«L’avvocatura è l’ultima professione che ha radici umanistiche e coniuga tecnicità e cultura. Ed è per questo che uno scrittore come Maurizio De Giovanni è qui con noi per parlarci di un argomento drammatico come il femminicidio». E’ l’introduzione del presidente del Cnf Andrea Mascherin all’incontro di ieri, “Il vuoto oltre la violenza”.

E dopo i saluti di Mascherin è intervenuta Maria Masi, coordinatrice della commissione pari opportunità del Cnf: «Quello della violenza di genere - ha esordito Masi - è un tema doloroso ma importantissimo. Da tempo stiamo studiando e sperimentando nuove forme di comunicazione e di certo la scrittura, la narrativa, è uno strumento efficacissimo per veicolare messaggi». E poi il riferimento all’opera di De Giovanni: «Forse non è un caso - ha infatti spiegato Masi - che il titolo dell’ultimo ultimo libro di Maurizio De Giovanni, sia proprio “Vuoto”. Vuoto è infatti la sensazione che più di ogni altra accompagna le donne vittima di violenza. Vuoto è il disordine anche mentale e affettivo che può essere affrontato attraverso la scrittura».

Un concetto quello di vuoto che è stato affrontato anche dall’avvacato Maria Rita Stilo: «Il vuoto si genera anche dopo la violenza. Il vuoto che circonda le centinaia di bambini indirettamente colpiti dalla violenza di genere».

Valentina De Giovanni, del direttivo nazionale dell’Ami, ha invece spiegato l’importanza della formazione: «La violenza, spesso, si trasmette quasi al livello epidermico. Ed è lì che dobbiamo intervenire. Siamo consapevoli che la repressione non è la soluzione e l’avvocato sa più di ogni altro che la denuncia da parte delle donne andrà inevitabilmente a inasprire una situazione molto delicata e difficile. Per questo - ha spiegato Valentina De Giovanni - dobbiamo lavorare su più fronti. Noi per esempio parliamo con i ragazzi già alle elementari per far capire al bambino qual è il giusto comportamento da tenere nei confronti delle bambine». E naturalmente non poteva mancare chi la violenza di genere la vive in “trincea”: «Quello della violenza di genere - ha infatti spiegato Angela Altamura, dirigente anticrimine della questura di Roma - si basa su un legame malato che spesso lega vittime e carnefice». Di più: «E troppe volte - ha spiegato la dottoressa Altamura - si ha difficoltà a capire che si è vittime perché chi commette la violenza ha le chiavi di casa».

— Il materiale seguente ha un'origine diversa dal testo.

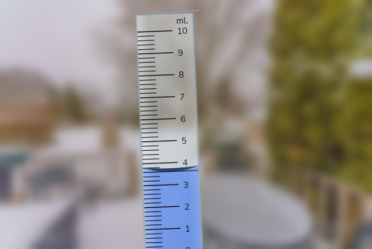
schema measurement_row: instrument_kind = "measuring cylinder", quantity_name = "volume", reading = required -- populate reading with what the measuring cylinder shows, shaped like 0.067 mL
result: 3.6 mL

L’avvocato Rosa Pepe dell’associazione Artemide ha parlato di violenza di genere come «secondo olocausto, perché anche quello era un attacco al genere, al diverso.

Oggi la donna muore in quanto donna». Poi i freddi, drammatici numeri: «Da noi una donna muore ogni 72 ore e non c’è un ministro per le pari opportunità, nessun partito ha nel programma misure di contrasto alla violenza di genere» ha spiegato Pepe. «Le donne spesso non riconoscono l’atto di violenza come un reato. Allo sportello vengono e dicono “è colpa mia”, e anche le forze dell’ordine sono impreparate e non hanno il metodo di approccio alla vittima di violenza. Le donne alla fine vengono uccise da un mondo di ignavi, quelli che si voltano dall’altra parte. Dopo la violenza non deve esserci il vuoto ma la rinascita, ma solo se tutti noi vestiamo i pesanti abiti di sentinelle del diritto».